Dès lors, la présente cour n’est pas compétence en application de l’article 42 susvisé pour statuer sur le litige au regard de l’adresse des cautions dans le département du Gard.

Par contre, les appelants tirent des conséquences erronées de l’incompétence soulevée en se prévalant d’une irrecevabilité et d’un renvoi à mieux se pourvoir de la Banque devant le tribunal judiciaire de Nîmes.

En application de l’article 90 du code de procédure civile qui dispose que ‘Lorsque la cour infirme du chef de la compétence, elle statue néanmoins sur le fond du litige si la cour est juridiction d’appel relativement à la juridiction qu’elle estime compétente.

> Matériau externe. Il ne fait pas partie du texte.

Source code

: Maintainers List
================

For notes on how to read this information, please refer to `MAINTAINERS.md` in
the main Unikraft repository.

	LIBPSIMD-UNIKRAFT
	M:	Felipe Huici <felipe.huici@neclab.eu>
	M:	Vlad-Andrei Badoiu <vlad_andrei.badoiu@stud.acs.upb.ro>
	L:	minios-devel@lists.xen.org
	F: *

Si elle n’est pas juridiction d’appel, la cour, en infirmant du chef de la compétence la décision attaquée, renvoie l’affaire devant la cour qui est juridiction d’appel relativement à la juridiction qui eût été compétente en première instance. Cette décision s’impose aux parties et à la cour de renvoi’, il convient donc de renvoyer directement le présent litige devant la cour s’appel de Nîmes, sans qu’il ne soit nécessaire de déterminer quelle juridiction était compétente en première instance (tribunal de commerce ou tribunal judiciaire), cette cour en vertu de la pénitude de juridiction étant juridiction d’appel tant du tribunal de commerce que du tribunal judiciaire de Nîmes.

Sur les dépens et l’article 700 du code de procédure civile

Les dépens sont réservés.

A ce stade de la procédure, il n’y a pas lieu à indemnité au titre de l’article 700 du code de procédure civile et les demandes à ce titre sont rejetées.

PAR CES MOTIFS

La cour statuant dans les limites de l’appel,

Infirme le jugement déféré.

Statuant à nouveau et y ajoutant,

Se déclare incompétent pour statuer sur le présent litige.

Renvoie l’affaire devant la cour d’appel de Nîmes selon la procédure de l’article 82 du code de procédure civile.

Réserve les dépens.

Rejette les demandes au titre de l’article 700 du code de procédure civile.